## Source document
Hong Kong–based Dah Sing Bank is a typical example of a mid-sized local bank that is generally well capitalised. In November 2010 it had a rights issue to raise HK$1 billion ($130 million) in equity to prepare for higher Basel III standards. Speaking about Tier II capital, Dah Sing Bank’s finance director, Gary Wang, says he is waiting to see how Basel III standards are translated into national rules as well as for regulatory timetables from the HKMA. “After the rights issue we are in excess of 11% in capital and we will be able to generate additional capital by profit retention in the coming years,” says Wang.

Malaysia-based Maybank, meanwhile, has a targeted plan to deal with ongoing capital requirements under Basel III. “We have implemented the dividend reinvestment plan as part of our strategy to preserve equity capital ahead of Basel III as well as to grow our business whilst providing shareholders with an opportunity to reinvest their dividends into Maybank,” says John Lee, group chief risk officer at Maybank in Kuala Lumpur.

As a further example of the capital composition of Asia’s banks, Bangkok Bank’s total Tier I capital ratio, according to its latest financial statements, stood at 13.2%, well above the Basel III minimum of 6%.

Since Asian banks are, in the main, well capitalised, industry experts say they may be in the enviable position of being able to refinance at competitive rates. “More important for Asia Pacific banks is how do you transition into Basel III at the most competitive financing, capital and funding costs. That’s the key question to address,” says a Hong Kong-based banker.

Coco, anyone?
In Europe, meanwhile, new debt instruments such as contingent convertibles (cocos) are viewed as debt structures that could meet new regulatory requirements that in the event that a bank gets into financial difficulties debt holders should suffer losses before taxpayer money is used. Cocos convert debt into equity at a specific strike price once a company’s share price breaches a pre-defined level.

## Problem set
A: Transcribe the Basel III passage between "Since Asian banks" and "Hong Kong-based banker.", inclusive.
B: Resume the Basel III passage after its final sentence and keep writing it.

## Given data
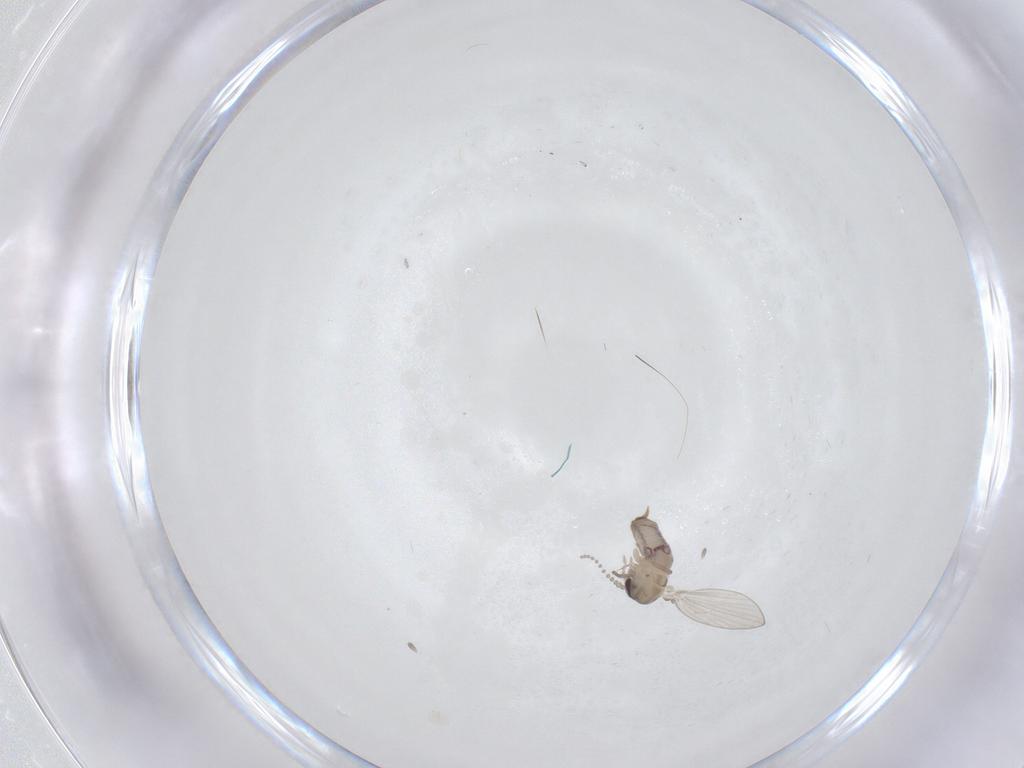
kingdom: Animalia
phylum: Arthropoda
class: Insecta
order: Diptera
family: Psychodidae
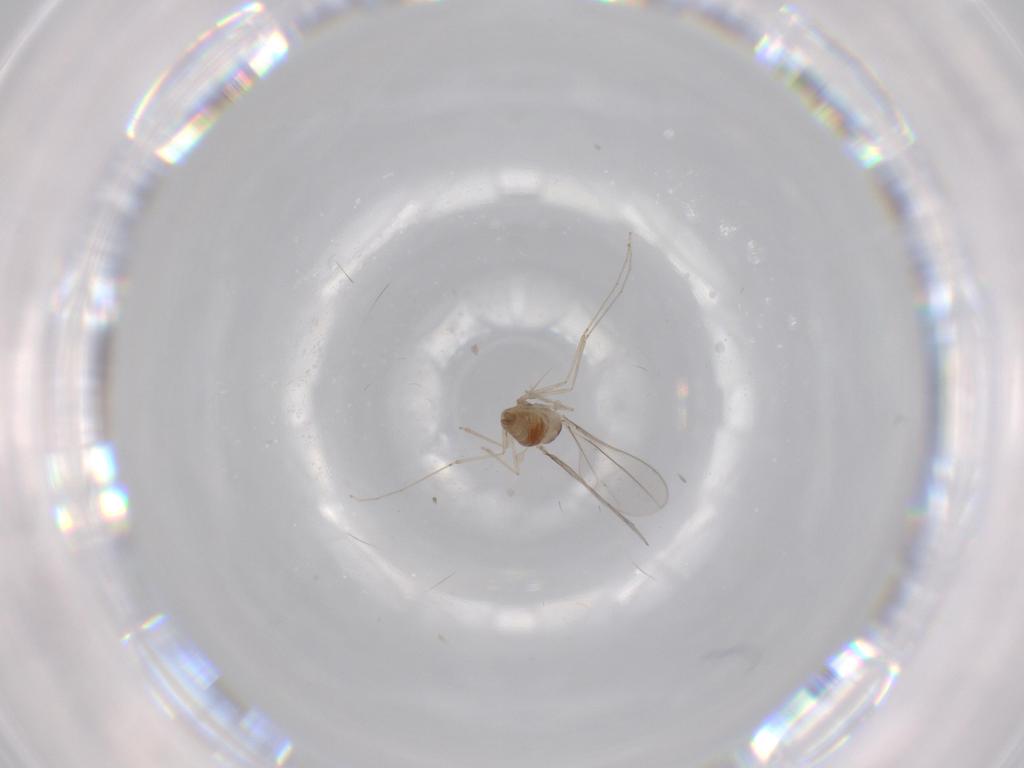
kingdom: Animalia
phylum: Arthropoda
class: Insecta
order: Diptera
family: Cecidomyiidae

## Answers provided
A:
Since Asian banks are, in the main, well capitalised, industry experts say they may be in the enviable position of being able to refinance at competitive rates. “More important for Asia Pacific banks is how do you transition into Basel III at the most competitive financing, capital and funding costs. That’s the key question to address,” says a Hong Kong-based banker.

B:
But within the Asia-Pacific region, cocos are viewed with a degree of suspicion, especially as many banks may not have a requirement for them. “Cocos are expensive now but they may come down in cost. It’s a question of what do investors think about the fully developed product and how is it priced, as well as which banks are they relevant for – probably ‘sifis’,” says McCullough at Citi, referring to systemically important financial institutions that will likely have to meet tougher capital standards due to their pivotal role in local and international markets.

“If you have gone through a least-cost, capital-planning exercise and in doing so you are able to add another slug of growth capital, albeit at a higher cost but your overall cost of capital is still optimised, it may make sense to do that,” says McCullough. “But I think it’s too early to determine that as, outside of Switzerland, no-one has come up with specific requirements for that instrument.”

The HKMA’s stance on contingent capital is still not clear: “Traditionally the HKMA tends to have favoured common equity for its simplicity, permanence and certainty of loss absorption. Meanwhile, we are still considering our position on contingent capital and monitoring relevant international supervisory policy and market developments,” says a spokesman at the regulator in Hong Kong.

Of more significance to Asia, is liquidity and although implementation of the liquidity coverage ratio (LCR) does not commence until 2015, several treasurers and risk managers have started to consider their options.

To meet the LCR, Lee at Maybank says he has intensified risk management capabilities for Basel III by developing a liquidity road map. This includes Maybank participating actively in primary auctions and secondary market trading, holding a well-diversified stock of corporate and government securities and conducting rigorous stress tests. The Malaysian bank is also aiming to hold diversified liabilities to avoid over reliance on short-term funding. This is monitored by looking at the medium-term funds to core-asset ratio among other indicators.

Lee says Maybank is also looking at funding with non-callable features or non-callable clauses subject to approval from its regulator, Bank Negara Malaysia. Maybank is also granting credit lines more selectively, as a high volume of undrawn committed credit facilities will attract higher outflows under the LCR. The bank is imposing stringent lending requirements to ensure high-quality liquid assets are posted as collateral by customers. It is also increasing deposit-gathering efforts with a focus on retail over corporate deposits as they are less volatile.

Race for deposits
Many banks around the world have recognised that deposits will be more precious under Basel III. They are an excellent source of funds that comply with the Basel Committee’s definition of high-quality liquid assets constituting the LCR, whereby government bonds and cash are judged the best forms of liquidity. As a result there is a race to secure more deposits in a number of markets in the Asia Pacific region.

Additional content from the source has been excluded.